Using Google OCR gives an almost flawless image to text conversion. I think you are using the hopeless Tesseract. I suggest you collaborate with Google, and resubmit all the pages already done, the improvements will be enormous. As an example the Keith Waterhouse column in Daily Mirror 19780810 page 8, gives an utter garbled output. The first section that comes out of Google OCR without any manual corrections is.
My hit that missed..
THAT splendid actor Jack Hedley, in an interview about the making of the BBC serial "Who Pays the
Ferryman?" tells of the mysterious influence that the island of Crete had over him and other members of
"It had a profound effect on me," he reports. "I have changed considerably since I came back. One of
the fundamental changes is that I don't take The Times any more."

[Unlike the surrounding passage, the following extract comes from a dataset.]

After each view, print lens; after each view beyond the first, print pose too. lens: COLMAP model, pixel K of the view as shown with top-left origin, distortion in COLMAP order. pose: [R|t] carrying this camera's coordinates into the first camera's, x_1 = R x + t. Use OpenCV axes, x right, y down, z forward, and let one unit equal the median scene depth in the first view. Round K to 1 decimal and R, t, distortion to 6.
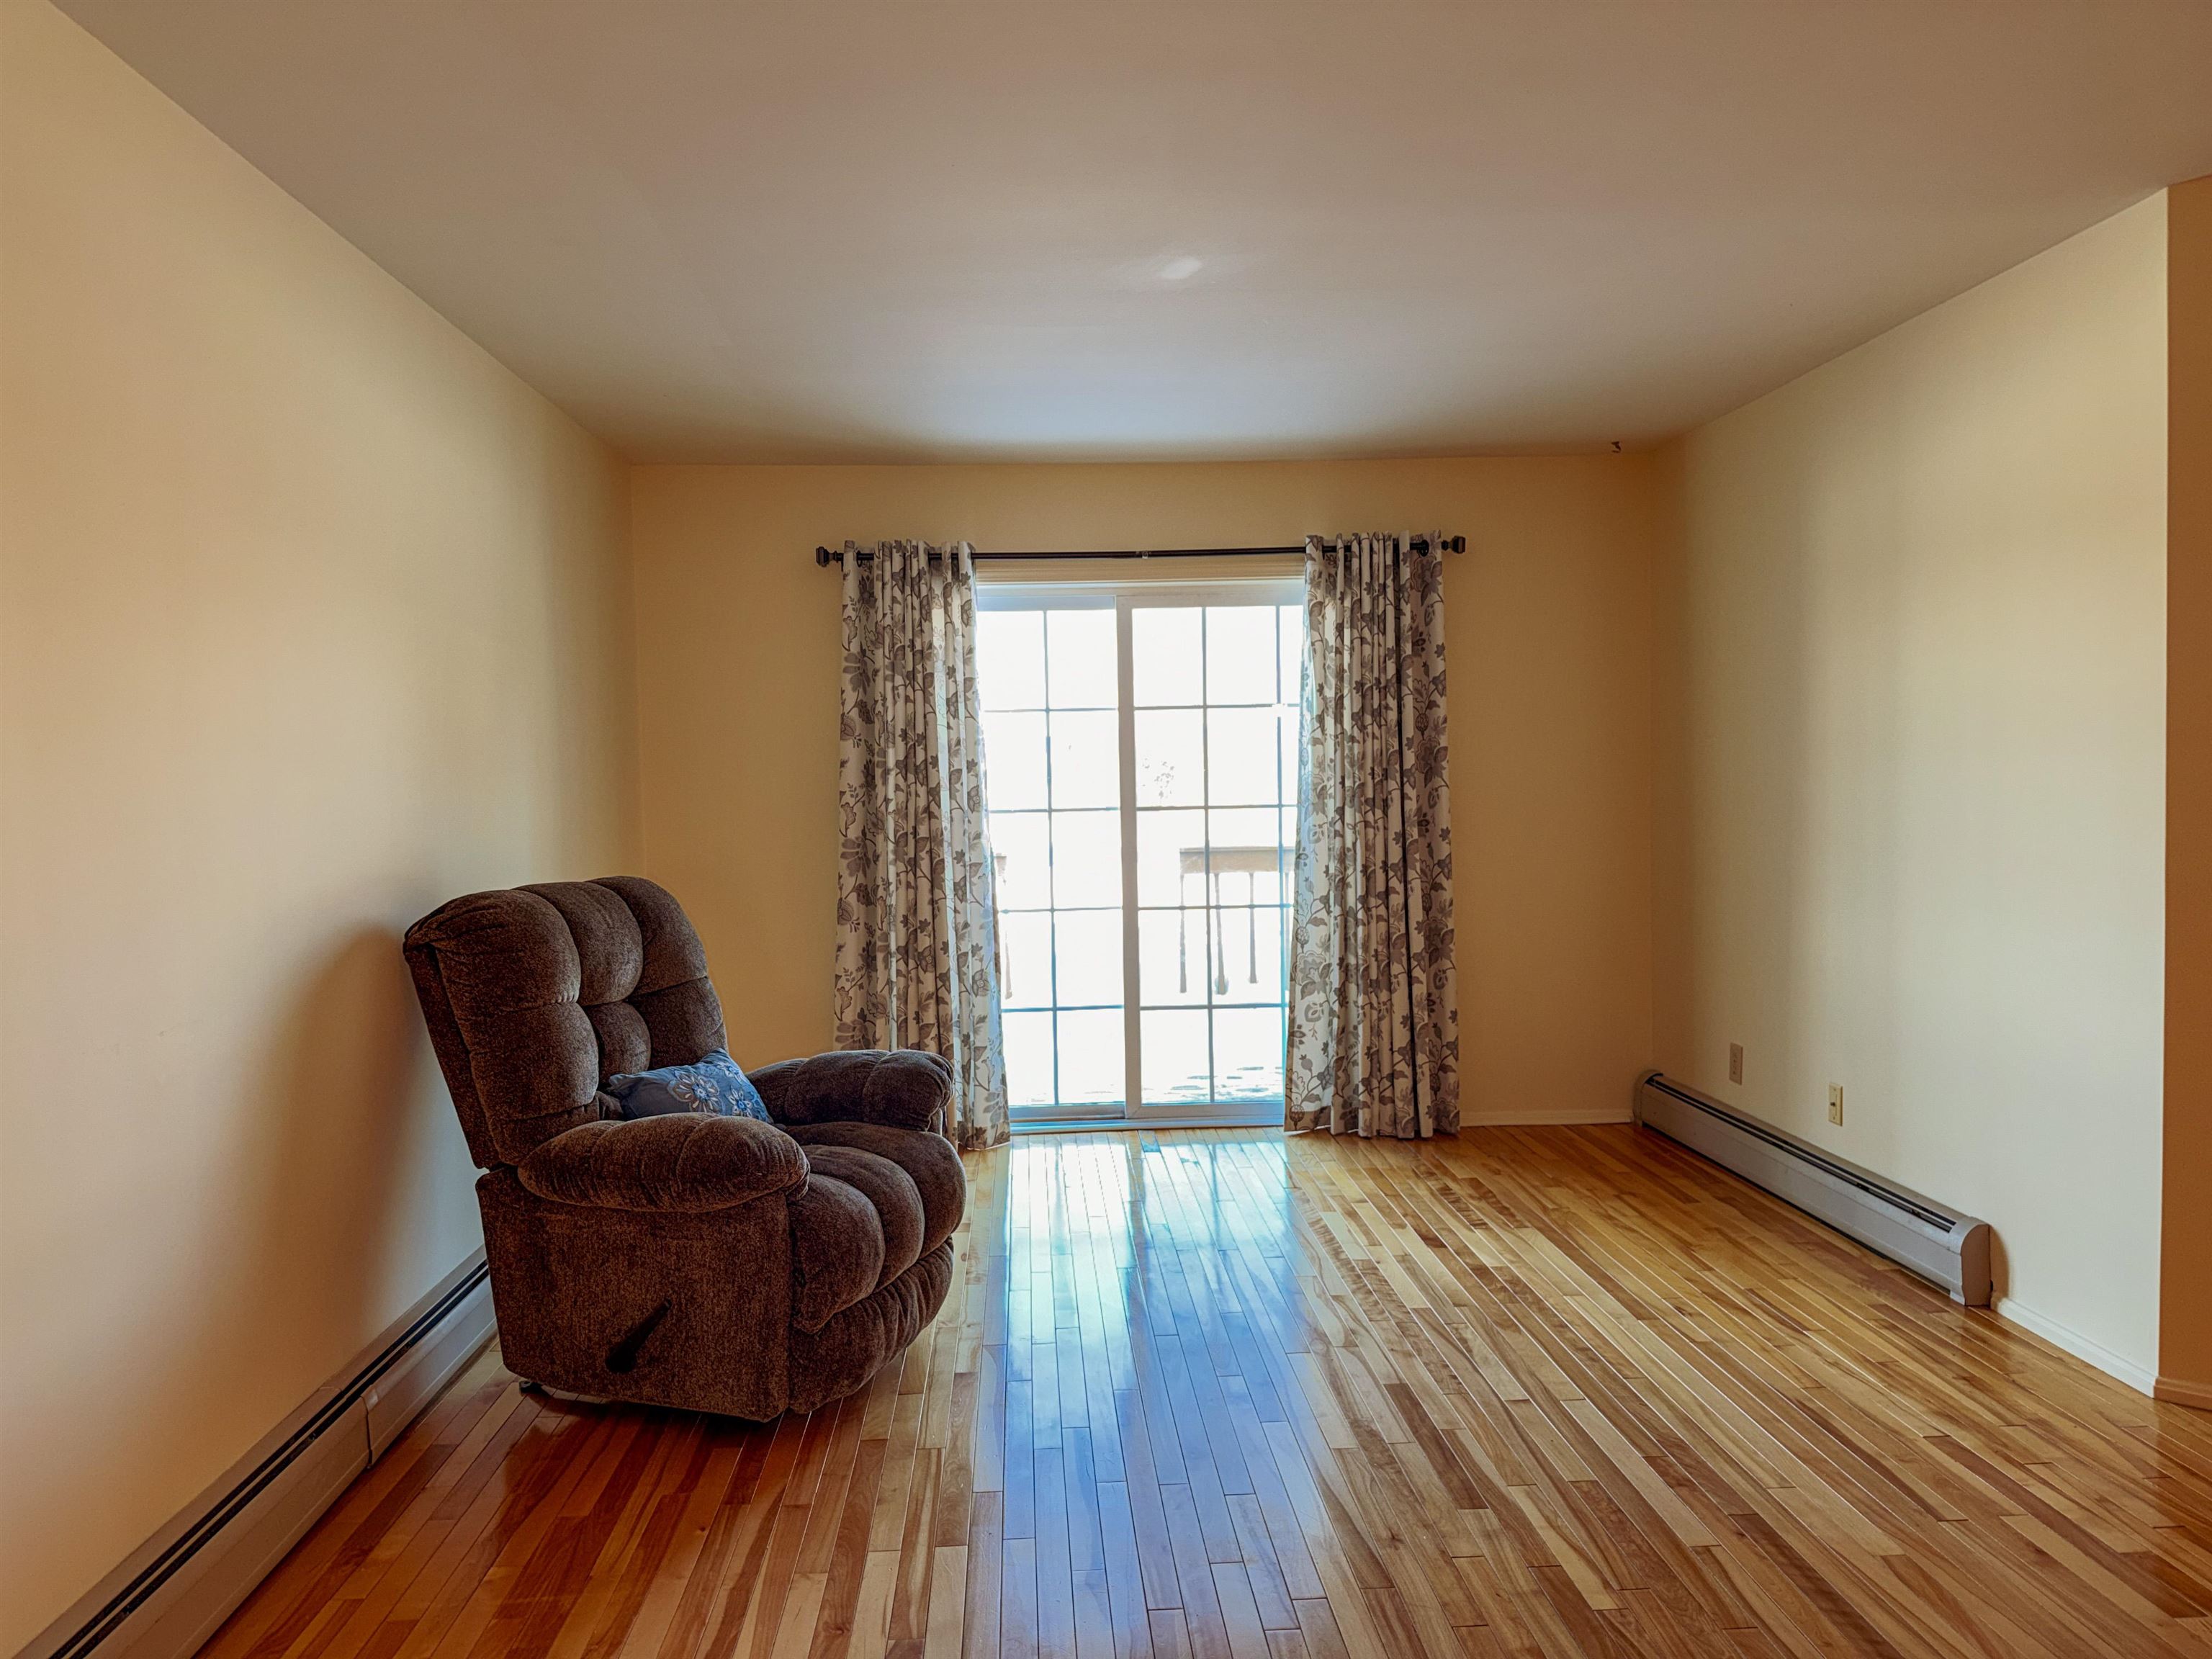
lens RADIAL K [[1531.7, 0, 1108.1], [0, 1531.7, 838.5], [0, 0, 1]] dist [0.092261, -0.103352]
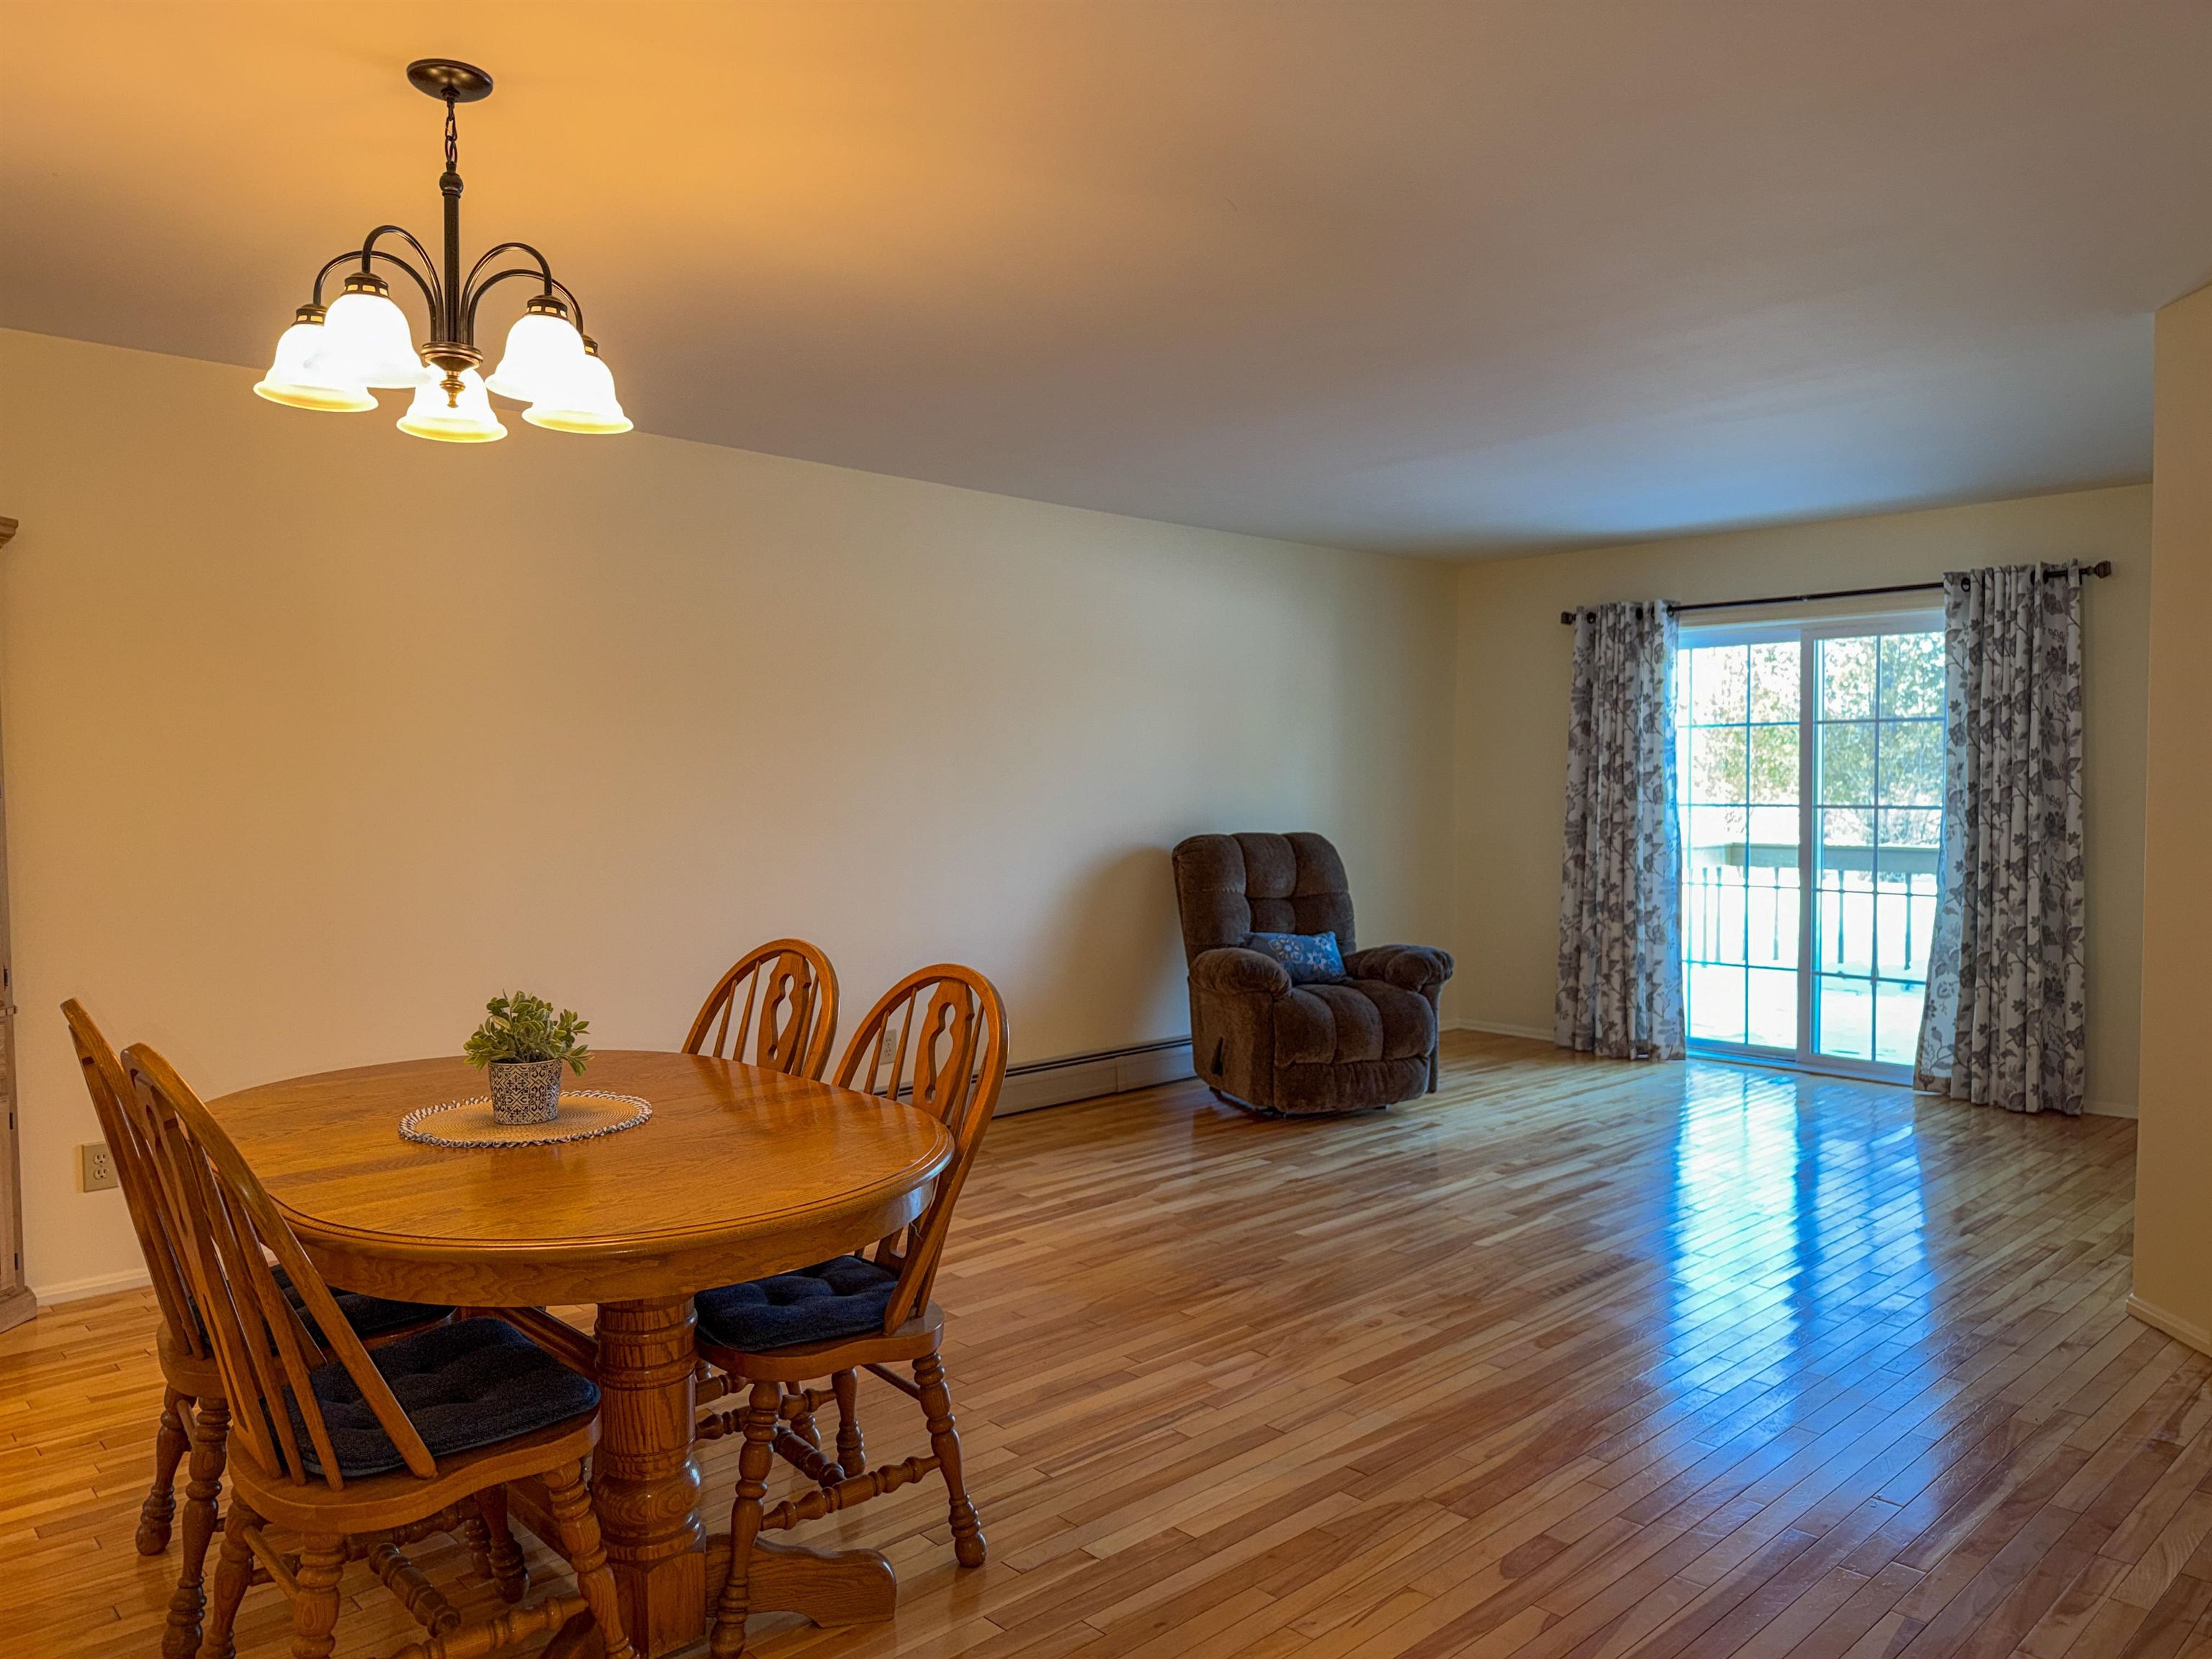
lens RADIAL K [[1531.7, 0, 1108.1], [0, 1531.7, 838.5], [0, 0, 1]] dist [0.092261, -0.103352]
pose [[0.665194, 0.048175, -0.745115, 0.589433], [-0.041666, 0.998756, 0.027376, -0.004797], [0.745507, 0.012835, 0.666374, -0.236323]]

As well as being inscrutable this is a great shame, for Mr. Hedley is a thoughtful man, and The Times
has just commenced a series that will cause furrows on many a ruminative forehead.
These articles are about historical events which never took place, and the first one poses the
question: "What would have happened it Hitler had been assassinated in July, 1944 7" **
your version reads (partially)
THAT splendid actor Jack Hedley, in an interview . ' 959/ 5 -. WashingMachine7l42A Sale about the making of the BB C serial " Who Pays the 9 Programmes rpm spn speed ary wort capably. PRICE Ferryman?” tells of the mysterious influence that the ','• 17 5 as island of Crete had over him and other members of the cast. -- "It had a ofound effect on me,” he reports. " I have \ changed considerably since I came back. One of the la 1 f 35 TRADE-IN f ra u o n re
This is really not acceptable. As a result of this, searching itself never finds the articles it might find (say for search for a relative, or place).
I've just tried it on the article that made me look here. About 95% success, compared to less than 10%. The BNA OCR attempt was utter garbage, with a multitude of non-normal characters such as
"cultivator y® •®f honours. "
"continued to . ~ * • -ijii rr*, live "
"of the dung, and PJ trick : ft . r * v ett - was fc *• , . .. . , , , , Westminster School,"
Running a portion of the image as downloaded through Google Keep gave spelling errors, and wrong letters but not this waste of space.
The BNA also has utterly strange ways of selecting parts of the page to scan together, because in every article I have seen so far, the sections are a complete mix of different things. Mine is a farming report merged (BNA didn't spot the column divider!) with the Death of a Marquis, plus the Intelligence from Cambridge University. an Arrest Report intermingled with both bits.
How on earth dare the BNA suggest that their OCR is accurate?